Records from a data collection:
--------------------------------------------------

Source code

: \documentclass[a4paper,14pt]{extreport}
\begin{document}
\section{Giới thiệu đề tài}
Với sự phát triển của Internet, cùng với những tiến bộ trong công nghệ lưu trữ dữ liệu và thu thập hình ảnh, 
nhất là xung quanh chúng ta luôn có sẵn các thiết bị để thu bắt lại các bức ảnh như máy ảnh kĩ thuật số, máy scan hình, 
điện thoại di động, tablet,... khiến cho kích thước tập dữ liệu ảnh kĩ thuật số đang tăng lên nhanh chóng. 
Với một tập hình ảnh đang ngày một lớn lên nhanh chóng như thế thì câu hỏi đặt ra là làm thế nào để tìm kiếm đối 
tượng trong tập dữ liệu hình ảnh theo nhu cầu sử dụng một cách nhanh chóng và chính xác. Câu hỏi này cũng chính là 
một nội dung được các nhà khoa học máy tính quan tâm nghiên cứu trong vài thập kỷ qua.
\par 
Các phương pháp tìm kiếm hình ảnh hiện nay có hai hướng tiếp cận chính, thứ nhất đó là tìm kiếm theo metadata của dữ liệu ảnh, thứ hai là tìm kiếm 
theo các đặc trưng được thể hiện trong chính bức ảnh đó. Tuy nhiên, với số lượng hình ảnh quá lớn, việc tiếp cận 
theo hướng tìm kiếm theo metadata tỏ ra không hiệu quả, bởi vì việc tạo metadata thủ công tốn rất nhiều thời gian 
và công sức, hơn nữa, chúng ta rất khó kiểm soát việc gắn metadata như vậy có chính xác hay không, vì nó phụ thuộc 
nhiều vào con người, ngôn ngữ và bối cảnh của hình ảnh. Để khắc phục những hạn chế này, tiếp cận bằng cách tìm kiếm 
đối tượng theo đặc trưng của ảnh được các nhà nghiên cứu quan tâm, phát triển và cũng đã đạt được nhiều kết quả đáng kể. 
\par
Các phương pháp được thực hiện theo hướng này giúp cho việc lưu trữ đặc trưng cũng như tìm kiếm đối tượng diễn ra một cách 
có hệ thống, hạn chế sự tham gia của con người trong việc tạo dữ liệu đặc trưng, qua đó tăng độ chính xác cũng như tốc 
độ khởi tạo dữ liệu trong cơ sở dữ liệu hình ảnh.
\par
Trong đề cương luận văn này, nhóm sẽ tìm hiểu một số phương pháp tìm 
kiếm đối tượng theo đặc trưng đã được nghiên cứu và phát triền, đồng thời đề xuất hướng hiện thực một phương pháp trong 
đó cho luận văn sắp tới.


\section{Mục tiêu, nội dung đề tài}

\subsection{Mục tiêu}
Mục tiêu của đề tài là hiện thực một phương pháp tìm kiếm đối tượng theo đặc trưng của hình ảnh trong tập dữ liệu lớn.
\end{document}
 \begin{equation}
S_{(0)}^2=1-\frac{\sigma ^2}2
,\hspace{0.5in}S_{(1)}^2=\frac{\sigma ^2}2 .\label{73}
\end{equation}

--------------------------------------------------

All entries above are to be reproduced exactly.

• Exercise response:
Source code

: \documentclass[a4paper,14pt]{extreport}
\begin{document}
\section{Giới thiệu đề tài}
Với sự phát triển của Internet, cùng với những tiến bộ trong công nghệ lưu trữ dữ liệu và thu thập hình ảnh, 
nhất là xung quanh chúng ta luôn có sẵn các thiết bị để thu bắt lại các bức ảnh như máy ảnh kĩ thuật số, máy scan hình, 
điện thoại di động, tablet,... khiến cho kích thước tập dữ liệu ảnh kĩ thuật số đang tăng lên nhanh chóng. 
Với một tập hình ảnh đang ngày một lớn lên nhanh chóng như thế thì câu hỏi đặt ra là làm thế nào để tìm kiếm đối 
tượng trong tập dữ liệu hình ảnh theo nhu cầu sử dụng một cách nhanh chóng và chính xác. Câu hỏi này cũng chính là 
một nội dung được các nhà khoa học máy tính quan tâm nghiên cứu trong vài thập kỷ qua.
\par 
Các phương pháp tìm kiếm hình ảnh hiện nay có hai hướng tiếp cận chính, thứ nhất đó là tìm kiếm theo metadata của dữ liệu ảnh, thứ hai là tìm kiếm 
theo các đặc trưng được thể hiện trong chính bức ảnh đó. Tuy nhiên, với số lượng hình ảnh quá lớn, việc tiếp cận 
theo hướng tìm kiếm theo metadata tỏ ra không hiệu quả, bởi vì việc tạo metadata thủ công tốn rất nhiều thời gian 
và công sức, hơn nữa, chúng ta rất khó kiểm soát việc gắn metadata như vậy có chính xác hay không, vì nó phụ thuộc 
nhiều vào con người, ngôn ngữ và bối cảnh của hình ảnh. Để khắc phục những hạn chế này, tiếp cận bằng cách tìm kiếm 
đối tượng theo đặc trưng của ảnh được các nhà nghiên cứu quan tâm, phát triển và cũng đã đạt được nhiều kết quả đáng kể. 
\par
Các phương pháp được thực hiện theo hướng này giúp cho việc lưu trữ đặc trưng cũng như tìm kiếm đối tượng diễn ra một cách 
có hệ thống, hạn chế sự tham gia của con người trong việc tạo dữ liệu đặc trưng, qua đó tăng độ chính xác cũng như tốc 
độ khởi tạo dữ liệu trong cơ sở dữ liệu hình ảnh.
\par
Trong đề cương luận văn này, nhóm sẽ tìm hiểu một số phương pháp tìm 
kiếm đối tượng theo đặc trưng đã được nghiên cứu và phát triền, đồng thời đề xuất hướng hiện thực một phương pháp trong 
đó cho luận văn sắp tới.


\section{Mục tiêu, nội dung đề tài}

\subsection{Mục tiêu}
Mục tiêu của đề tài là hiện thực một phương pháp tìm kiếm đối tượng theo đặc trưng của hình ảnh trong tập dữ liệu lớn.
\end{document}
 \begin{equation}
S_{(0)}^2=1-\frac{\sigma ^2}2
,\hspace{0.5in}S_{(1)}^2=\frac{\sigma ^2}2 .\label{73}
\end{equation}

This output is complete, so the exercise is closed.